During his three-decade tenure as commissioner of the National Basketball Association David Stern built the model for professional sports in league operations, public service, global marketing and digital technology. But perhaps his greatest legacy, which he attributes to his administrative colleagues and the players themselves, is one of diversity. When other sports were slow to integrate both on and off the field, the NBA led the way in hiring African-American head coaches and general managers.
This clip can be used as an implementation case study by organizations wishing to recruit and support a more diverse workforce. Additional lessons for corporate leadership and management from David Stern are available on Big Think+.
David Stern: Our business focuses us on diversity because we all work in a sport that was deemed too black to thrive and actually even survive. People forget, but there were articles, “The Dark Clouds Over the NBA…” I literally – when I was executive vice president Larry sent me up to a newspaper and the television guy said, “You don’t get it, Stern. You guys are just not going to make it. This is a white country and you have a black sport.” So we developed chips on our shoulder early on.
If you worked at the NBA in the 70s you had to be a believer that America was a good country and that we had something to teach rather than to be afraid of. A sport that, you know, could have Willis Reed from Louisiana and Grambling and Bill Bradley from Crystal City, Missouri and Princeton on a championship team, hmmm, that says something about a sport that has something to teach. That’s about talent.
We sort of rallied around the notion that if you came to an NBA game it didn’t matter where you sat, you know, whether you were in the nosebleed section or at court side, your opinion counted regardless of your race. And if you were on the court, your talent counted regardless of your race. You got game, you play. If you don’t have game, you don’t.
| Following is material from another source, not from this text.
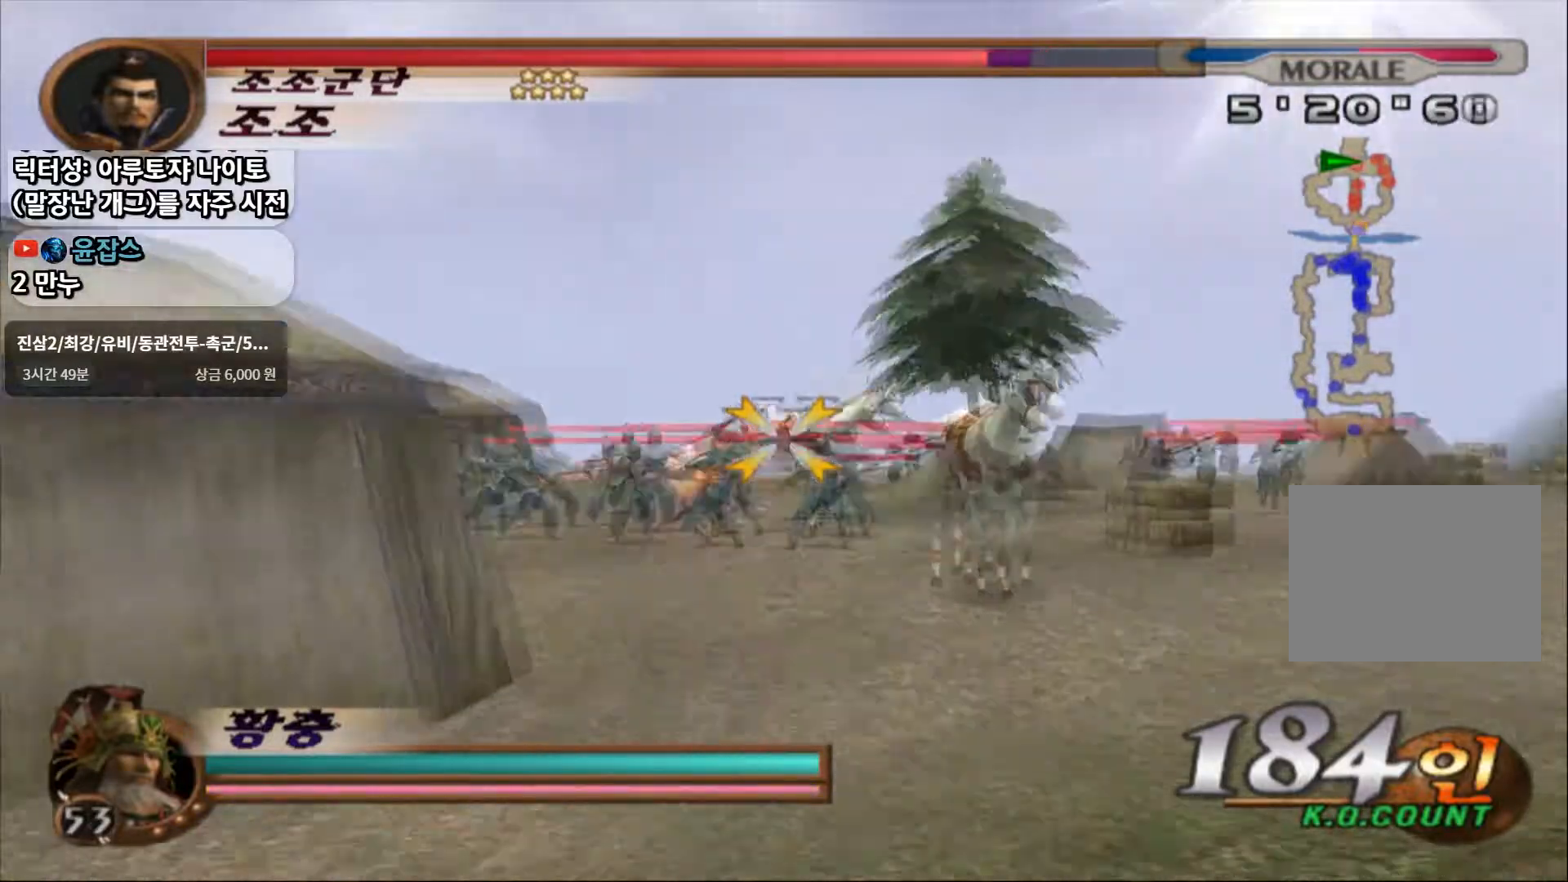
{"buttons": ["SQUARE", "R1"], "left_stick": "center", "right_stick": "center", "events": [[17, "left_stick", "center"], [250, "SQUARE", "down"], [367, "SQUARE", "up"], [433, "SQUARE", "down"]]}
And so this was a subject of some discussion at the NBA always on an ongoing basis. And it has ramifications throughout our whole business. When I was required to act when Ron Artest ran into the stands in Detroit and there was a big brawl, et cetera, the talk radio that weekend – the words "thugs" and "punks" was uttered what seemed to be about a million times. I’m sure it was less but we all know the code words. And so we tend to be particularly protective of our players in that regard and I think it makes us conscious of a lot of different things having to do with the racial discussion.